» **Reading text**
Today, 1 billion people in the world, G-7, use two thirds of the world’s raw materials. Over 5 billion use the other third. Many are pursuing capitalism; China, India, Russia, Brazil and Vietnam. In China, to be rich is glorious. In the US, if you’re rich, you’re attacked. In China there is no capital gains tax and no corporate tax. Money and talent go where it’s treated well.
Today, it’s easier and cheaper to start and operate a business in China than in the land of the free, where we are free to pay tremendous federal, state and local taxes, free except for the mountains of regulations; like who you employ, how you pay them, how you operate your business all the way to what you do in your own home with your own children. Regulations are destroying jobs and creativity.
Is it any wonder that China is growing at 12% and America at 2%?
In my opinion, the raw material market, energy, agricultural and base metals are only in the second inning of a nine inning bull market.
30 years of restrained and neglected natural resource supply is being overwhelmed by demand. The lead times to create more supply are measured in years. Three billion people in emerging nations have discovered capitalism.
Capitalism is easy to understand, it’s nature with a balance sheet.
The difference is in nature. If you fail, you are eaten. Under capitalism you go broke. I like capitalism better.
Today, China is booming. They have declared the national bird to be the construction crane. In the last five years China went from exporting oil to the second largest importer in the world. The emerging market countries will go from walking, to bikes, to motorcycles, and to autos. They will need oil and gas, chemicals, forest products and metals. At $1.00 per hour they are deflating manufacturing costs, but as they become more successful, they will throw away their bicycles and buy motorcycles and eat better, increasing the demand for raw materials.
China and India are transforming their economies from poor agrarian nations to the newest industrial powers, replete with heavy industries, mass transportation and higher education. Rising from these giant new economies will come millions of new consumers, the very people who are already straining the natural resources of the earth.
In 1900, the US started to industrialize. We were using one barrel of oil per person per year. By 1970, we were using 27 barrels per person. In 1950, Japan started to industrialize, they were using 1 barrel per person. By 1970, they were using 17. In 1965, South Korea started to industrialize. They were using one barrel per person per year. By 2000 they were using 17. Today, China uses 1.3 barrel per person per year and India uses .7.

» **Data**
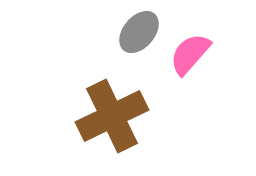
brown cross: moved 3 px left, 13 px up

» **Challenge 1**
Please echo the raw materials text word for word, starting at "Today, China is" and ending at "of the earth.".
» **Challenge 2**
Based on the raw materials text, decide whether each statement is true. Answer yes or no and quote the words that settle it. (a) China has no corporate tax. (b) Japan was using 27 barrels of oil per person by 1970. (c) India uses more oil per person per year than China.
» **Challenge 3**
Turn the paragraph of the raw materials text that begins "In 1900, the US started to industrialize" into a short list that keeps its main facts.

» **Task solution 1**
Today, China is booming. They have declared the national bird to be the construction crane. In the last five years China went from exporting oil to the second largest importer in the world. The emerging market countries will go from walking, to bikes, to motorcycles, and to autos. They will need oil and gas, chemicals, forest products and metals. At $1.00 per hour they are deflating manufacturing costs, but as they become more successful, they will throw away their bicycles and buy motorcycles and eat better, increasing the demand for raw materials.
China and India are transforming their economies from poor agrarian nations to the newest industrial powers, replete with heavy industries, mass transportation and higher education. Rising from these giant new economies will come millions of new consumers, the very people who are already straining the natural resources of the earth.

» **Task solution 2**
(a) Yes: "In China there is no capital gains tax and no corporate tax."
(b) No: "In 1950, Japan started to industrialize, they were using 1 barrel per person. By 1970, they were using 17."
(c) No: "Today, China uses 1.3 barrel per person per year and India uses .7."

» **Task solution 3**
- United States: began industrializing in 1900 at one barrel of oil per person per year and reached 27 barrels per person by 1970.
- Japan: began industrializing in 1950 at one barrel per person and reached 17 by 1970.
- South Korea: began industrializing in 1965 at one barrel per person per year and reached 17 by 2000.
- Today: China uses 1.3 barrels per person per year, and India uses .7.